As you all know, the bureaucratic monster that is the NHS staggers from one crisis to another. I read that in recent years hundreds of surgical accessories have been deposited in the bodies of those undergoing operations. One such was my friend Archie Gristlethwaite. He thought something was awry when the airport scanner mysteriously beeped every time he went to his bolthole in Monte. When they opened him up for a second hernia op they found two clamps and a surgical glove.
You will be pleased to hear that preparations for ‘Fortress Tittleham’ are proceeding well. Some sturdy yeomen have been practising with the trebuchet donated to the cause by the Dowager Cotton. As they were experimenting with different-sized projectiles they inadvertently destroyed a crumbling block of flats owned by some bods in Hong Kong that was rumoured to house illegal aliens.
The light cavalry has also been in action. Last week, the ‘Knights of Tittleham’, as we are known, engaged in several charges against young volunteers from the local primary school. In retrospect that was not the best idea as their square scattered far too easily, and it was decided that for future practices the children will be replaced by hay bales.
There has been some comment in the media about an awful woman who works for an insurance company who is critical of her staff should they wish to appoint a white candidate to a post. Why anyone with any gumption would want to work there is beyond me. You will be pleased to hear that Lady Veronica would never think of such discrimination when she appoints staff. Only last week interviews were held for a junior gardening post. The applicants were judged not by the colour of their skin but by their ability to climb a Douglas fir and lop off a few of the top branches with a chainsaw. Not all the applicants made it to the end of the selection procedure.
Once again I invite you to join me for the Christmas services at Saint Ethelwald’s.
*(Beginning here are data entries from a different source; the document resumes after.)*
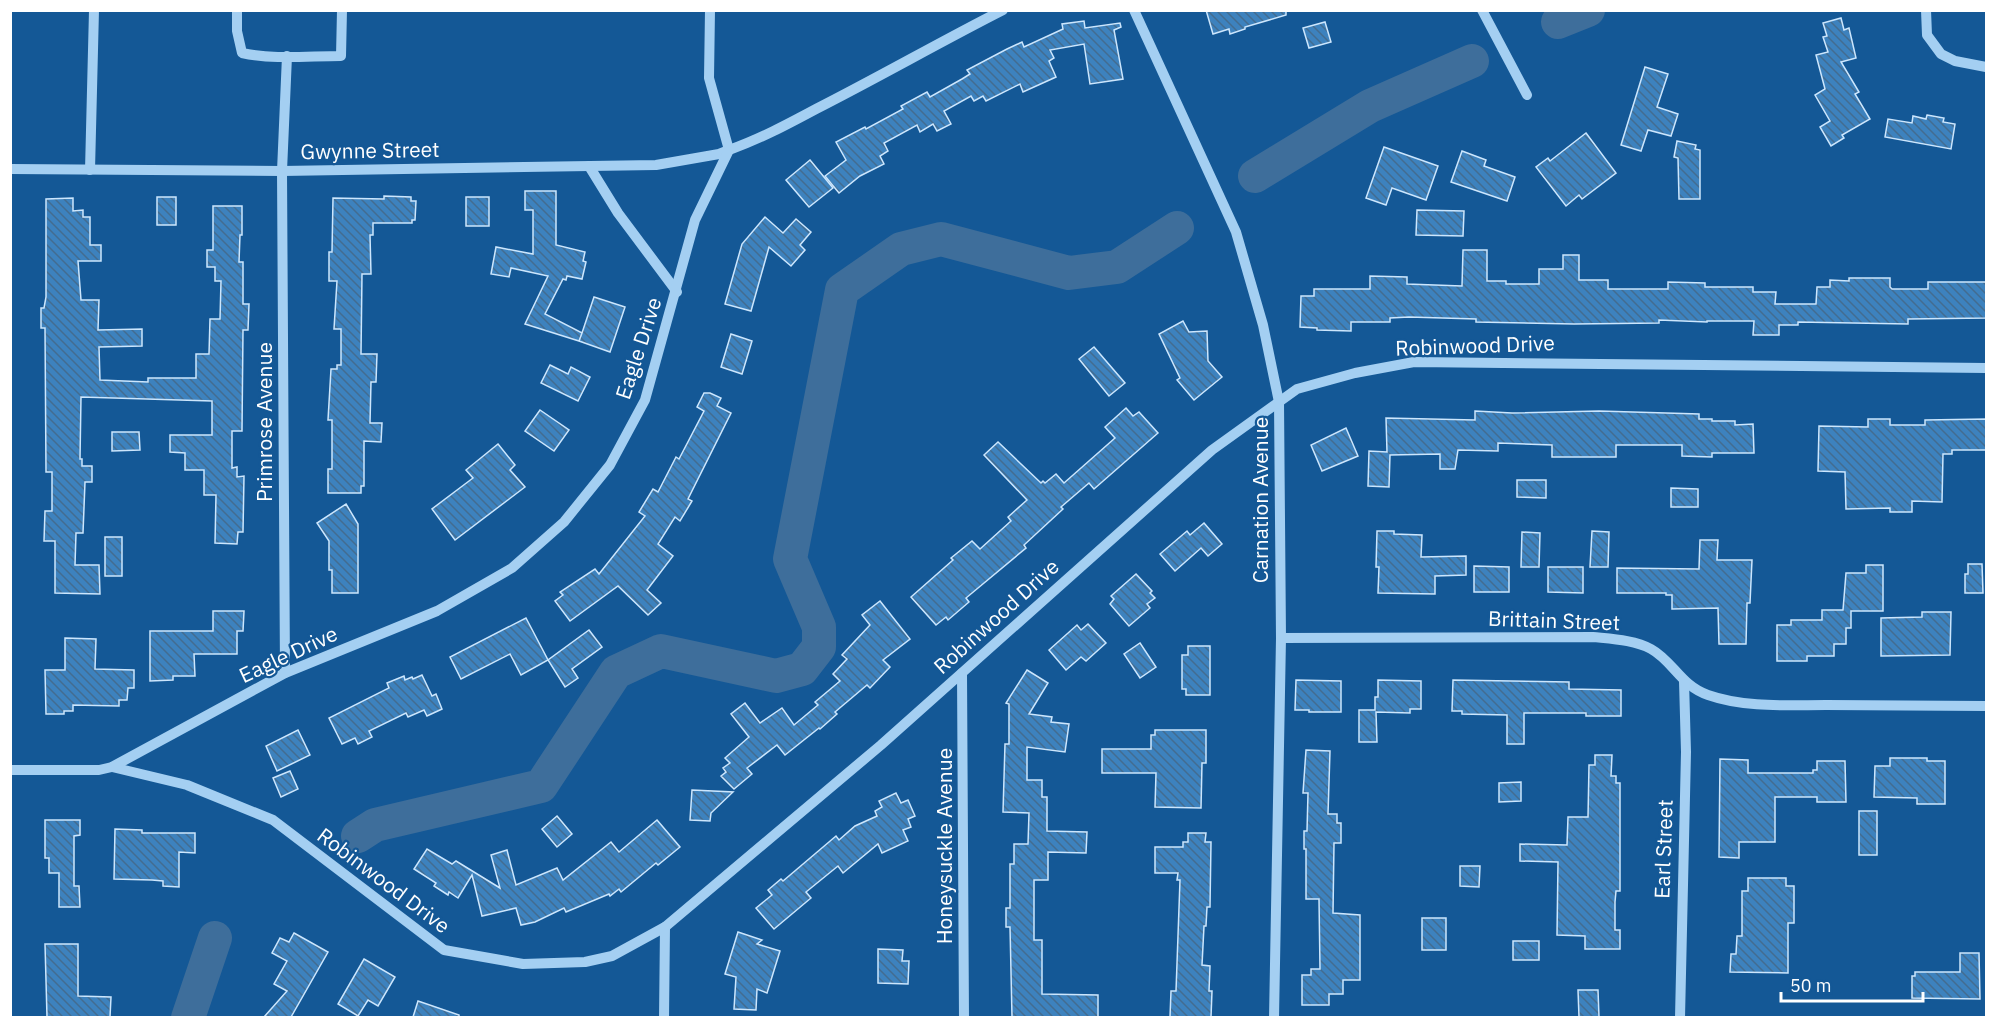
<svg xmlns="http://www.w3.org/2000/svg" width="1997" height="1028" font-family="'IBM Plex Sans',sans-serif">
	<defs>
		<pattern id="building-back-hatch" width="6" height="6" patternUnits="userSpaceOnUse" patternTransform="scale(1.5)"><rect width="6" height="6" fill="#3d82be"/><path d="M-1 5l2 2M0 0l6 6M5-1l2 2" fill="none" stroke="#436c90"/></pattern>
	</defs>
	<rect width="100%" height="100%" fill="#145896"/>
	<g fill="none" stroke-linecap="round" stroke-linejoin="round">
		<g stroke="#3e6e9b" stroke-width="34">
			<path d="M1558 22 1588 10"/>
			<path d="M1255 176 1370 106 1472 61"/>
			<path d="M358 836 375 825 541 786 616 672 661 651 776 676 802 669 819 647V627L790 559 842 290 901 249 941 239 1069 273 1117 267 1177 228"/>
			<path d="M188 1018 215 938"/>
		</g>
	</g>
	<g fill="url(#building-back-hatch)" stroke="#cce6fd" stroke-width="1.5">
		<path d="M1206 10H1286V15L1245 27V29L1230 34 1229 29 1213 34Z"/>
		<path d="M1841 18 1844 30 1849 28 1856 58 1841 62 1859 92 1855 94 1870 119 1842 135 1844 138 1831 146 1820 127 1830 121 1815 95 1825 89 1816 55 1828 52 1823 37 1827 36 1823 23Z"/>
		<path d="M1084 21 1085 28 1120 23 1121 27 1114 30 1123 79 1090 84 1084 44 1050 50 1054 58 1049 61 1056 77 1023 92 1020 84 986 101 983 96 974 101 971 96 944 111 951 124 937 131 933 124 920 132 917 125 884 143 888 151 880 156 884 164 860 176 839 193 825 176 846 160 836 142 865 127 866 129 903 109 901 106 927 92 930 97 962 79 970 74 967 70 1007 49 1022 42 1024 47 1063 29 1062 24Z"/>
		<path d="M1325 22 1331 42 1309 48 1303 28Z"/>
		<path d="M1645 67 1668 74 1657 107 1678 114 1671 136 1648 130 1641 151 1621 145Z"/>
		<path d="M1927 115 1944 118 1943 122 1955 124 1951 149 1885 137 1888 119 1912 123 1913 116 1926 119Z"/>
		<path d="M1586 133 1616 173 1582 199 1579 195 1566 206 1536 167 1548 158 1550 161Z"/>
		<path d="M1677 141 1696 145 1695 149 1700 150V199H1679L1678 158 1674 157Z"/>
		<path d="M1384 147 1438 166 1426 200 1392 188 1386 205 1366 198Z"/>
		<path d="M1462 151 1486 160 1484 166 1515 177 1507 201 1451 182Z"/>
		<path d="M810 160 833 188 809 207 786 180Z"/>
		<path d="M525 191H556V245L585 252 583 261 586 262 582 279 567 276 566 280 563 279 545 314 582 333 594 297 625 307 610 352 579 341 582 333 579 341 525 324 548 276 511 268 509 277 491 274 496 247 533 254V210H525Z"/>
		<path d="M384 196 411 197V201H416L415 220H412V223H373V235H370L371 274H362L361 354H377L376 382H371L370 423H382L381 442 364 441V486H361V493H328V469H332V420H328L331 369H337V365H341V329H334L337 281H329V252H332L333 198 384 199Z"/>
		<rect x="157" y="197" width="19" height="28"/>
		<rect x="466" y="197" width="23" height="29"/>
		<path d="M73 198V211L83 210V217H90V245H101V261H78L81 300H99L98 330 142 329V346L99 347 100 380 148 382V378H196V354H209L210 319H220L221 281H215V267H207V250H213V206H242V235H240L239 262H243V304H249L248 330H243L242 431H232V468L237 467V477L244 476 243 532H238L237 544 215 543 216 495H204V470H185V453L170 452V435H212V401L81 397 80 459H82V466H92V482H85L83 533H76L75 565H99L100 594 55 593V541H44L45 511H52V472H46L45 328H41V308H44L46 297V199Z"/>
		<path d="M1417 210 1464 211 1463 236 1416 235Z"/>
		<path d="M765 217 783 233 796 219 811 232 800 245 805 250 791 266 769 247 751 311 725 304 742 244Z"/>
		<path d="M1463 250H1487V281H1506V284H1539V269H1563V255H1579V280H1608V289H1668V282L1705 283V287H1753V292H1776L1775 304H1816L1817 287H1830V280L1849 281V278H1890V287L1892 289H1928V282H1986V318L1908 319V324L1798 322V325H1779V335H1753L1754 321H1707V322L1659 320V323L1574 324 1476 322V319L1409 317 1390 318V322H1351V331L1317 330V328L1300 327 1301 296H1314V289H1370V276L1407 277V284L1462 286Z"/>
		<path d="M1183 321 1189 332 1207 331 1208 361 1222 377 1194 400 1177 380 1180 378 1159 334Z"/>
		<path d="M731 334 752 341 742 374 721 367Z"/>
		<path d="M1094 347 1125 383 1109 396 1079 359Z"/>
		<path d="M550 365 568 374 571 367 590 377 578 401 541 383Z"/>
		<path d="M704 393H710L721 398 717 406 731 413 688 499 692 501 680 521 675 517 658 544 673 556 647 590 661 603 648 615 618 586 570 621 555 601 563 595 560 592 595 569 599 574 645 516 639 512 653 489 658 492 676 457 679 459 704 411 697 407Z"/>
		<path d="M1126 408 1133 416 1139 412 1158 433 1094 489 1089 483 1061 507 1063 509 1024 545 1026 548 966 598 969 602 948 620 946 617 936 625 911 597 953 560 951 558 972 541 980 549 1011 521 1008 517 1027 500 984 455 998 442 1041 483 1043 481 1045 483 1056 474 1064 483 1115 438 1105 427Z"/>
		<path d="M540 410 569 430 554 451 525 431Z"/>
		<path d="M1475 411 1512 413 1599 411 1699 414V419H1712V421H1735V425L1753 424 1754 453H1712V457L1682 456V445H1616V457H1552V445L1498 443V451L1458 450 1455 469H1440V454L1390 455 1389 487 1368 486 1369 451 1387 452 1386 418 1475 420Z"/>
		<path d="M1868 419H1890V425H1925V420L1986 419V450H1952V454H1943L1942 502 1912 501V512H1890V508L1846 509 1845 472 1818 471 1819 426 1868 427Z"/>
		<path d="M1346 428 1358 456 1322 471 1311 445Z"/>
		<path d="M112 432H139L140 450 112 451Z"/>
		<path d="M498 444 515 465 510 470 525 487 455 540 432 509 473 478 466 470Z"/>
		<path d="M1517 480H1546V498L1517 497Z"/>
		<path d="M1671 488 1698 489V507H1671Z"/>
		<path d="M346 504 358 524V593H332V570H329V541L317 523Z"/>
		<path d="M1204 523 1222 544 1208 556 1201 548 1175 571 1160 554 1187 531 1190 535Z"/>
		<path d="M1377 531H1394V534L1422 535 1421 557 1466 556V575L1435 576V594L1378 593 1379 567H1376Z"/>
		<path d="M1592 531 1609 532 1608 567H1590Z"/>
		<path d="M1522 532 1540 533 1539 567H1521Z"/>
		<rect x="105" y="537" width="17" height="39"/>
		<path d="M1700 540H1718L1717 560H1752L1750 603H1747L1746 644H1719L1718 608 1672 609V595H1666V593H1617V568L1699 569Z"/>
		<path d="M1968 564H1982L1983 593H1965V574H1968Z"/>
		<path d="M1866 565H1883V611H1851V628H1846V644H1834V656H1807V661H1777V625H1791V620H1822V610H1843L1846 573H1866Z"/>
		<path d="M1474 566 1509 567V592H1474Z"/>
		<path d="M1548 567H1583V593L1548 592Z"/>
		<path d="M1136 574 1152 591 1150 593 1155 598 1147 604 1150 608 1129 626 1110 604 1114 599 1111 596Z"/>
		<path d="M880 601 910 639 883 660 890 667 870 688 867 685 835 712 837 714 820 729 819 728 785 755 777 745 747 768 752 774 734 789 721 776 726 772 723 768 730 763 725 758 749 737 731 714 745 703 760 723 782 708 794 725 818 705 815 702 840 681 833 674 847 659 842 655 870 625 862 615Z"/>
		<path d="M213 611H244L243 631H237V654H194L195 676H173V680L150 681V631H213Z"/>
		<path d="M1922 612H1951L1950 655 1881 656V618L1922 617Z"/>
		<path d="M526 618 548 660 521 675 510 654 461 679 450 657Z"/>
		<path d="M1088 624 1106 643 1086 661 1081 657 1066 670 1049 650 1077 625 1081 630Z"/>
		<path d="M589 630 602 647 572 669 578 678 565 687 548 660Z"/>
		<path d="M65 638 96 639 95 669 134 670V688H128L127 700H119V706L73 705V711H64V714H46L45 670H65Z"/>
		<path d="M1140 643 1156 667 1140 678 1124 654Z"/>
		<path d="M1188 646H1210V695H1186V689H1182V655H1188Z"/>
		<path d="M1027 670 1048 683 1029 714 1052 717 1051 722 1069 724 1065 752 1027 747V780H1042V797H1047V831L1087 832 1086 853 1048 852V880H1034V940H1042V994L1098 995V1017H1012L1010 927H1006V908H1010V864H1014V844H1028L1029 813 1003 812 1005 744H1009V704L1006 703Z"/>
		<path d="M422 675 432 696 436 694 442 709 427 716 424 710 408 717 406 713 369 731 372 737 358 744 355 738 342 744 329 718 389 688 387 683 404 676 405 680 412 677 413 679Z"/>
		<path d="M1296 680 1341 681V712H1309V710H1295Z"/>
		<path d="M1378 680 1421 681V709H1410V713L1376 712 1377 742H1359V710H1375V697H1378Z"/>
		<path d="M1453 680 1569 682V689L1621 690V716H1586V713H1524V744H1507V715L1462 714V711H1452Z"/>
		<path d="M298 730 310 755 277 771 266 746Z"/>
		<path d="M1155 730H1206V763H1202L1201 808 1155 807 1156 773H1102V749H1151V735H1155Z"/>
		<path d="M1306 750 1330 751 1328 814H1337V823H1341V843H1334L1333 913 1360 915V980H1343V994H1329V1005H1302V975H1311V969H1320L1319 899H1306V849H1304V831H1307L1308 793H1303Z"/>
		<path d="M1595 755H1612L1611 776H1616V783H1620V891H1616L1615 902V930H1620V949H1585V936L1557 935 1558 862 1520 861V844L1567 845 1568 817H1588L1589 765H1595Z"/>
		<path d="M1890 758H1927V761H1945V804H1917V798L1874 797 1875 766H1890Z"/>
		<path d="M1720 759 1748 760V773H1813V770H1817V761H1845L1846 802H1817V797H1775V842H1739V858L1719 857Z"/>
		<path d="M290 771 298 789 281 797 273 778Z"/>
		<path d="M1521 782V801L1499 802V783Z"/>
		<path d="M692 790 733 792 711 813 710 821 690 820Z"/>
		<path d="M896 793 901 803 908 800 915 816 908 819 911 827 903 830 908 841 882 853 878 844 843 873 838 866 806 892 811 898 774 929 756 908 772 895 768 890 781 879 783 881 836 836 839 840 855 826 877 816 875 811 882 807 879 801Z"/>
		<rect x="1859" y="811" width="18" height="44"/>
		<path d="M557 816 572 834 557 847 542 829Z"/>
		<path d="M45 820H80V835L74 836V886H79L80 907H59V873H49V858H45Z"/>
		<path d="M657 820 680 847 658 865 656 863 621 892 619 889 610 896 609 894 566 912 564 908 535 922 521 925 516 908 482 916 472 875 458 898 449 892 448 895 434 886 436 883 414 869 427 849 452 864 456 861 500 888 491 855 507 850 516 885 557 868 563 880 611 842 619 852Z"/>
		<path d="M115 829 142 830V833H195V853L179 852V887L163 886V881L152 880 114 879Z"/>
		<path d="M1188 833H1206L1205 842H1211L1210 907H1207L1206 926H1204L1202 965 1210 966 1209 991H1212L1211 1017H1170L1171 991H1176L1180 880H1177L1178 873H1155V847H1183V842H1188Z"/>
		<path d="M1460 866H1480L1479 887 1460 886Z"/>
		<path d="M1748 878H1786V886H1794V923H1788V973L1730 972 1731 954H1736L1737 936H1742V891H1748Z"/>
		<rect x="1422" y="918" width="24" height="32"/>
		<path d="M738 932 762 940 757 944 780 951 767 993 757 989 756 1010 734 1009 736 977 725 974Z"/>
		<path d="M294 933 328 952 291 1017H264L287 991 274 984 287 961 272 953 280 938 289 942Z"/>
		<rect x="1513" y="941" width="26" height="19"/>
		<path d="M45 944H78V996L111 997 110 1017H47Z"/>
		<path d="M878 949 903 950 902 961H909L908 984 878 983Z"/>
		<path d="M1960 953H1979L1980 999 1912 998V976H1915V972H1960Z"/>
		<path d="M364 959 395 977 378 1006 368 1000 358 1016 338 1004Z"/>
		<path d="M1578 990H1598L1599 1017H1579Z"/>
		<path d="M418 1001 459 1015V1017H413Z"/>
	</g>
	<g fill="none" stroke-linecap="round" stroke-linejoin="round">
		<g stroke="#a4cff2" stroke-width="10">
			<path d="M237 10V31L242 53C274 60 308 56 341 56L342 10"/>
			<path d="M1134 10 1236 232 1263 325 1279 402 1281 638 1274 1018"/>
			<path d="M1482 10 1527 95"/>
			<path d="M1926 10 1927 35 1941 54 1955 61 1986 67"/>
			<path d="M589 166 618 213 677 292"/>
			<path d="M10 169 282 171 656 165 719 154 729 150 709 78 710 10"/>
			<path d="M90 170 94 10"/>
			<path d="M1281 638 1593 637C1612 639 1635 640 1651 649 1673 661 1681 686 1708 695 1745 708 1787 705 1826 705 1880 705 1933 706 1986 706"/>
			<path d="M285 673 282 171 287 56"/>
			<path d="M962 673 964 1018"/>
			<path d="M112 767 187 785 273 820 444 950 523 964 585 962 612 956 665 927 881 745 1212 450 1297 389 1355 373 1414 362 1986 368"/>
			<path d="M10 770H99L112 767 285 673 437 611 512 568 564 522 610 465 645 400 695 220 729 150C760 139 788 124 816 109 879 77 940 42 1003 10"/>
			<path d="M664 1018 665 927"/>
			<path d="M1680 1018 1686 752 1684 681"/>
		</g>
	</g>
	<g text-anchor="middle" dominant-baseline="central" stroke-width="4.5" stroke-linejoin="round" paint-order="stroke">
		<g font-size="21" fill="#fff" stroke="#145896">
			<text transform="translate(370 150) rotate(-1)">Gwynne Street</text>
			<text transform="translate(1475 345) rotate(-2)">Robinwood Drive</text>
			<text transform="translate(638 348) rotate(-72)">Eagle Drive</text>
			<text transform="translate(264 422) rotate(-90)">Primrose Avenue</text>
			<text transform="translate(1260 500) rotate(-90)">Carnation Avenue</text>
			<text transform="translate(996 616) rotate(-42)">Robinwood Drive</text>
			<text transform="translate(1554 620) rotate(2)">Brittain Street</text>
			<text transform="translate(288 654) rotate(-25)">Eagle Drive</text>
			<text transform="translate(944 846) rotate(-90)">Honeysuckle Avenue</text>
			<text transform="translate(1663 849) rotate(-88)">Earl Street</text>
			<text transform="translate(384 880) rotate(37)">Robinwood Drive</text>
		</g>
	</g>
	<rect width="1997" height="1028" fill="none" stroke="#ffffff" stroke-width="24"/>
	<path d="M1781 992v9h142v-9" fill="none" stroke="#ffffff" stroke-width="3"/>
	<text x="1790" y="992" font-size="18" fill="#ffffff" stroke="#145896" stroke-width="4.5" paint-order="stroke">50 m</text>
</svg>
The Reverend Slope has been advised to avoid any deep theological contemplations and concentrate on the presence of shepherds, angels, kings and donkeys at the birth of our saviour. As ever I invite you to join me in wetting the good Lord’s head in the Drunken Ferret before and after Midnight Mass.
For those of you who cannot attend, Lady Veronica and I wish you all the best for the coming year and we hope that you will join the Tittleham Territorials in our fight for freedom and civilisation.